*EXTRACTED MATERIAL:*

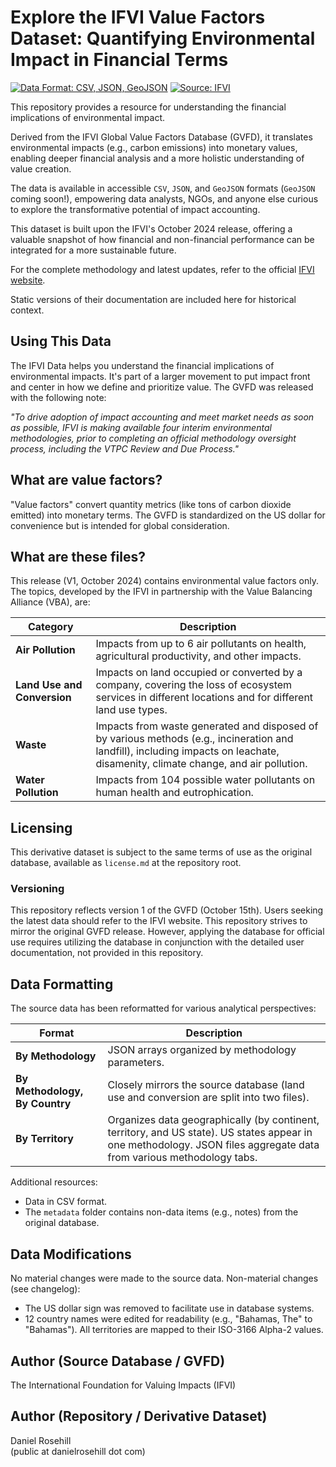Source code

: # Explore the IFVI Value Factors Dataset: Quantifying Environmental Impact in Financial Terms

[![Data Format: CSV, JSON, GeoJSON](https://img.shields.io/badge/Data%20Format-CSV%2C%20JSON%2C%20GeoJSON-blue)](https://www.ifvi.org)
[![Source: IFVI](https://img.shields.io/badge/Source-IFVI-brightgreen)](https://www.ifvi.org)

This repository provides a resource for understanding the financial implications of environmental impact. 

Derived from the IFVI Global Value Factors Database (GVFD), it translates environmental impacts (e.g., carbon emissions) into monetary values, enabling deeper financial analysis and a more holistic understanding of value creation.  

The data is available in accessible `CSV`, `JSON`, and `GeoJSON` formats (`GeoJSON` coming soon!), empowering data analysts, NGOs, and anyone else curious to explore the transformative potential of impact accounting.

This dataset is built upon the IFVI's October 2024 release, offering a valuable snapshot of how financial and non-financial performance can be integrated for a more sustainable future. 

For the complete methodology and latest updates, refer to the official [IFVI website](https://www.ifvi.org).

Static versions of their documentation are included here for historical context.


## Using This Data

The IFVI Data helps you understand the financial implications of environmental impacts. It's part of a larger movement to put impact front and center in how we define and prioritize value.  The GVFD was released with the following note:

*"To drive adoption of impact accounting and meet market needs as soon as possible, IFVI is making available four interim environmental methodologies, prior to completing an official methodology oversight process, including the VTPC Review and Due Process."*


## What are value factors?

"Value factors" convert quantity metrics (like tons of carbon dioxide emitted) into monetary terms.  The GVFD is standardized on the US dollar for convenience but is intended for global consideration.

## What are these files?

This release (V1, October 2024) contains environmental value factors only.  The topics, developed by the IFVI in partnership with the Value Balancing Alliance (VBA), are:

| Category                 | Description                                                                                                                              |
|--------------------------|------------------------------------------------------------------------------------------------------------------------------------------|
| **Air Pollution**         | Impacts from up to 6 air pollutants on health, agricultural productivity, and other impacts.                       |
| **Land Use and Conversion**| Impacts on land occupied or converted by a company, covering the loss of ecosystem services in different locations and for different land use types. |
| **Waste**                 | Impacts from waste generated and disposed of by various methods (e.g., incineration and landfill), including impacts on leachate, disamenity, climate change, and air pollution. |
| **Water Pollution**       | Impacts from 104 possible water pollutants on human health and eutrophication.                                                 |


## Licensing

This derivative dataset is subject to the same terms of use as the original database, available as `license.md` at the repository root. 

### Versioning

This repository reflects version 1 of the GVFD (October 15th).  Users seeking the latest data should refer to the IFVI website. This repository strives to mirror the original GVFD release. However, applying the database for official use requires utilizing the database in conjunction with the detailed user documentation, not provided in this repository.

## Data Formatting

The source data has been reformatted for various analytical perspectives:

| **Format**                  | **Description**                                                                                                                                                                                               |
|-----------------------------|---------------------------------------------------------------------------------------------------------------------------------------------------------------------------------------------------------------|
| **By Methodology**           | JSON arrays organized by methodology parameters.                                                                                                   |
| **By Methodology, By Country** | Closely mirrors the source database (land use and conversion are split into two files).                                              |
| **By Territory**             | Organizes data geographically (by continent, territory, and US state).  US states appear in one methodology. JSON files aggregate data from various methodology tabs. |

Additional resources:

- Data in CSV format.
- The `metadata` folder contains non-data items (e.g., notes) from the original database.


## Data Modifications

No material changes were made to the source data.  Non-material changes (see changelog):

- The US dollar sign was removed to facilitate use in database systems.
- 12 country names were edited for readability (e.g., "Bahamas, The" to "Bahamas").  All territories are mapped to their ISO-3166 Alpha-2 values.

## Author (Source Database / GVFD)

The International Foundation for Valuing Impacts (IFVI)

## Author (Repository / Derivative Dataset)

Daniel Rosehill  
(public at danielrosehill dot com)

*REQUIREMENT:* Copy the rows from the line with "## Data Formatting" up to and including the line with "The source data has", keeping every character as it appears.

*EXERCISE ANSWER:*
## Data Formatting

The source data has been reformatted for various analytical perspectives:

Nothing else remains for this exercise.